Die Schule der Zukunft: Die Achtklässler Jonas Kunze (l.) und Jonathan Weisshaar im Geschichtsunterricht in der mBook-Klasse. - © FOTO: SARAH JONEK
Die Schule der Zukunft: Die Achtklässler Jonas Kunze (l.) und Jonathan Weisshaar im Geschichtsunterricht in der mBook-Klasse. | © FOTO: SARAH JONEK

Bielefeld Computer statt Schulbuch

Das Friedrich-von-Bodelschwingh-Gymnasium startet das mBook-Projekt

Bielefeld. Tablet-PCs und eBooks könnten klassische Schulbücher in den kommenden Jahren komplett ersetzen. Für 40 Achtklässler des Friedrich-von-Bodelschwingh Gymnasiums ist diese Vision bereits Realität. Seit ein paar Wochen läuft hier das Pilotprojekt des Landesschulministeriums "mBook NRW", bei dem die Fächer Geschichte und Religion über digitale Lehrbücher auf Laptops und Tablet-PCs unterrichtet werden.

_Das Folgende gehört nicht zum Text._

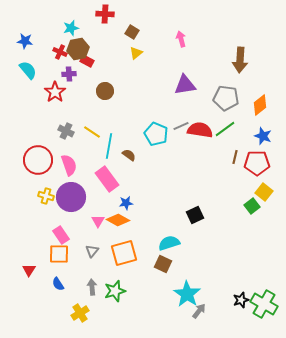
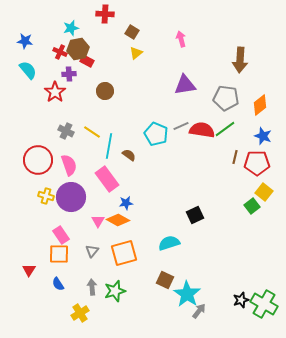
red semicircle at (200, 130): moved 2 px right
brown square at (163, 264): moved 2 px right, 16 px down
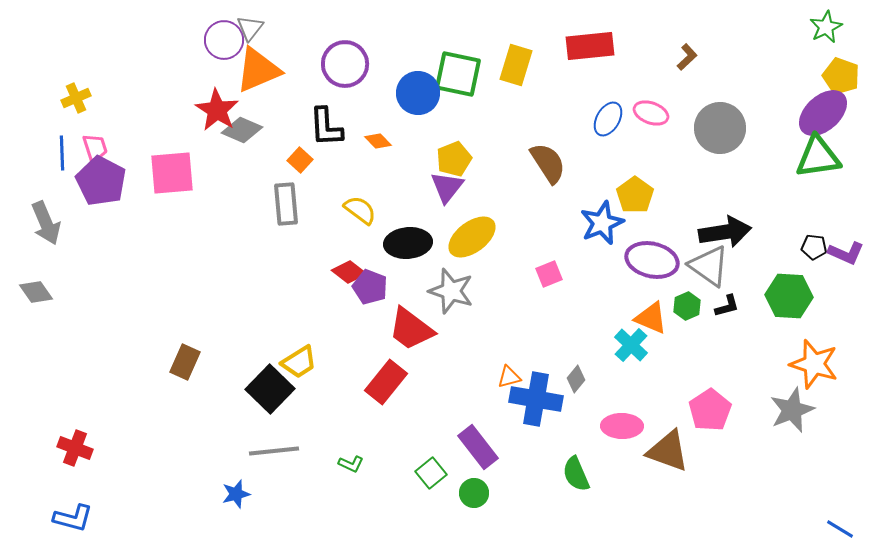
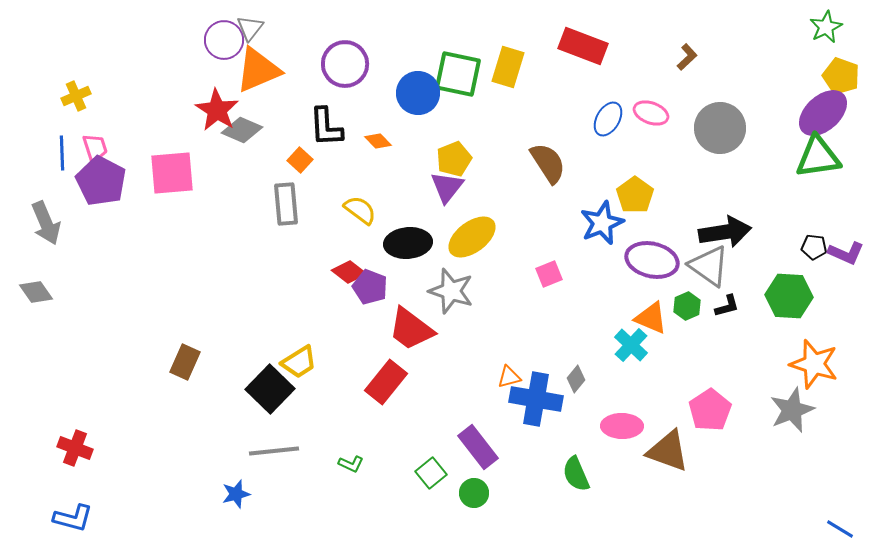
red rectangle at (590, 46): moved 7 px left; rotated 27 degrees clockwise
yellow rectangle at (516, 65): moved 8 px left, 2 px down
yellow cross at (76, 98): moved 2 px up
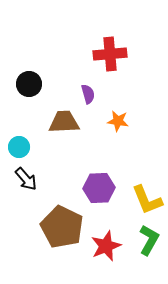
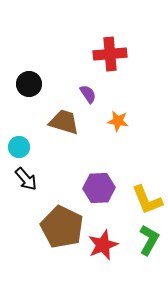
purple semicircle: rotated 18 degrees counterclockwise
brown trapezoid: rotated 20 degrees clockwise
red star: moved 3 px left, 1 px up
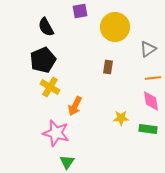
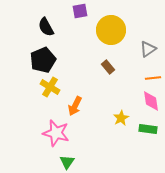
yellow circle: moved 4 px left, 3 px down
brown rectangle: rotated 48 degrees counterclockwise
yellow star: rotated 28 degrees counterclockwise
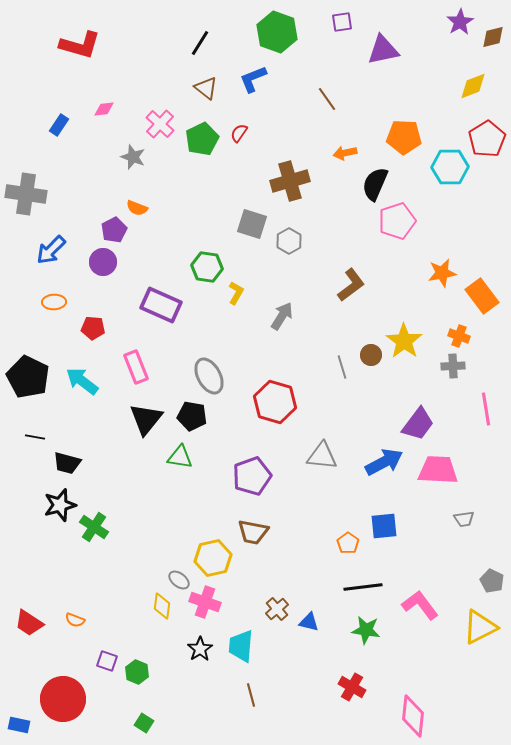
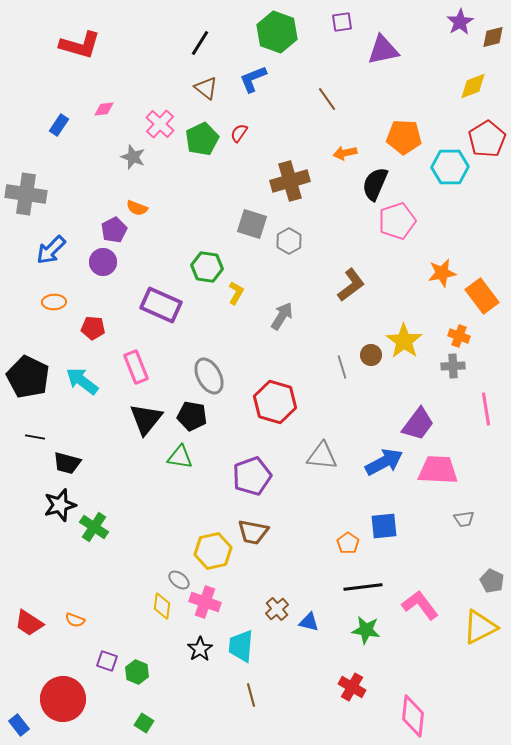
yellow hexagon at (213, 558): moved 7 px up
blue rectangle at (19, 725): rotated 40 degrees clockwise
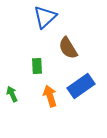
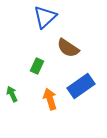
brown semicircle: rotated 25 degrees counterclockwise
green rectangle: rotated 28 degrees clockwise
orange arrow: moved 3 px down
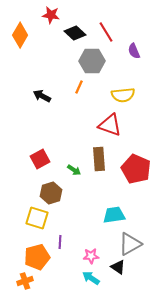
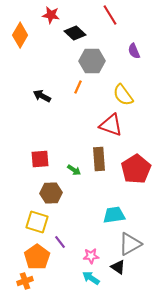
red line: moved 4 px right, 17 px up
orange line: moved 1 px left
yellow semicircle: rotated 60 degrees clockwise
red triangle: moved 1 px right
red square: rotated 24 degrees clockwise
red pentagon: rotated 16 degrees clockwise
brown hexagon: rotated 15 degrees clockwise
yellow square: moved 4 px down
purple line: rotated 40 degrees counterclockwise
orange pentagon: rotated 20 degrees counterclockwise
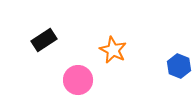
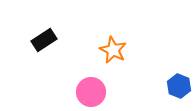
blue hexagon: moved 20 px down
pink circle: moved 13 px right, 12 px down
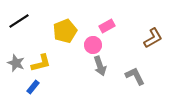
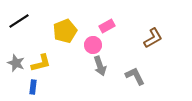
blue rectangle: rotated 32 degrees counterclockwise
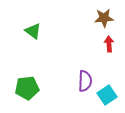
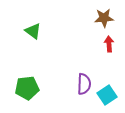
purple semicircle: moved 1 px left, 3 px down
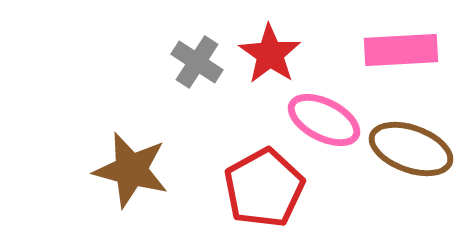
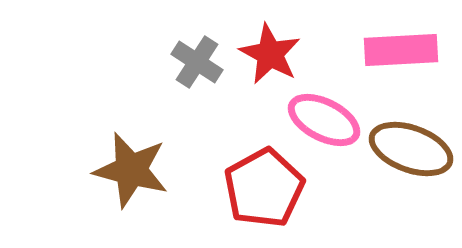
red star: rotated 6 degrees counterclockwise
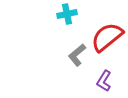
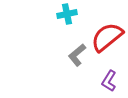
purple L-shape: moved 5 px right
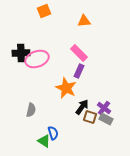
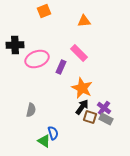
black cross: moved 6 px left, 8 px up
purple rectangle: moved 18 px left, 4 px up
orange star: moved 16 px right
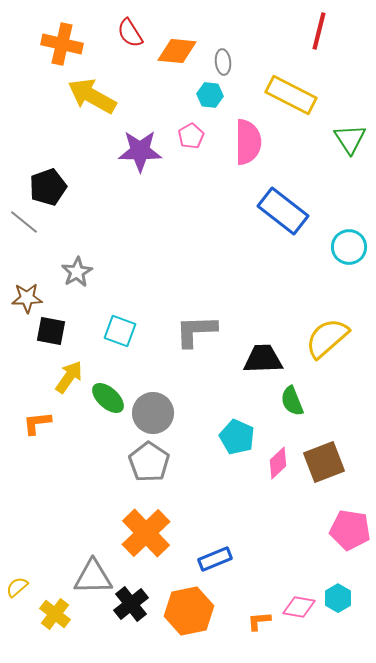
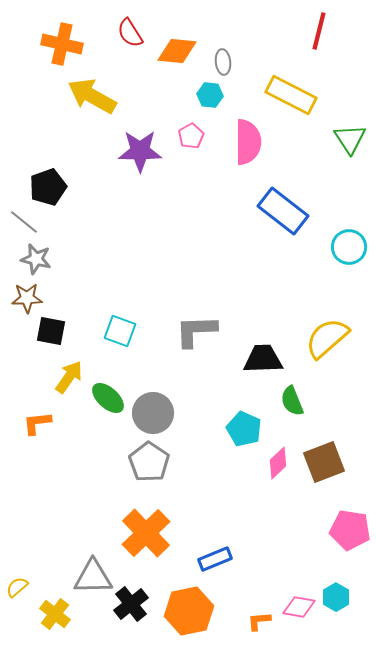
gray star at (77, 272): moved 41 px left, 13 px up; rotated 28 degrees counterclockwise
cyan pentagon at (237, 437): moved 7 px right, 8 px up
cyan hexagon at (338, 598): moved 2 px left, 1 px up
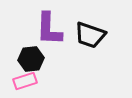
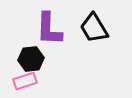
black trapezoid: moved 4 px right, 7 px up; rotated 40 degrees clockwise
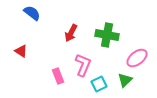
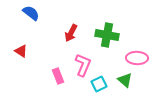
blue semicircle: moved 1 px left
pink ellipse: rotated 40 degrees clockwise
green triangle: rotated 35 degrees counterclockwise
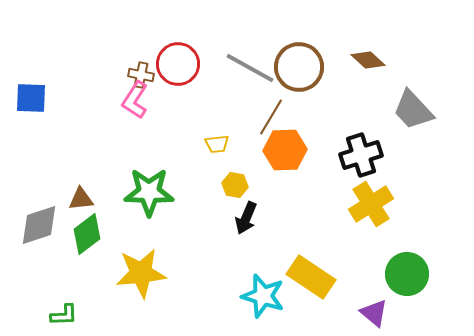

Das Konzept des mBooks wurde vom Institut für digitales Lernen (IdL) in Eichstätt und Waltraud Schreiber, Inhaberin des Lehrstuhls für Theorie und Didaktik der Geschichte der Katholischen Universität Eichstätt-Ingolstadt, entwickelt. Das Friedrich-von-Bodelschwingh- Gymnasium in Bethel ist eins der 41 Gymnasien aus allen fünf Regierungsbezirken in NRW, die als Pilotschulen für das mBook-Projekt ausgewählt wurden. In zwei von vier achten Klassen haben die Eltern die Initiative unterstützt und ihre Kinder mit Tablet-PCs und Laptops ausgestattet.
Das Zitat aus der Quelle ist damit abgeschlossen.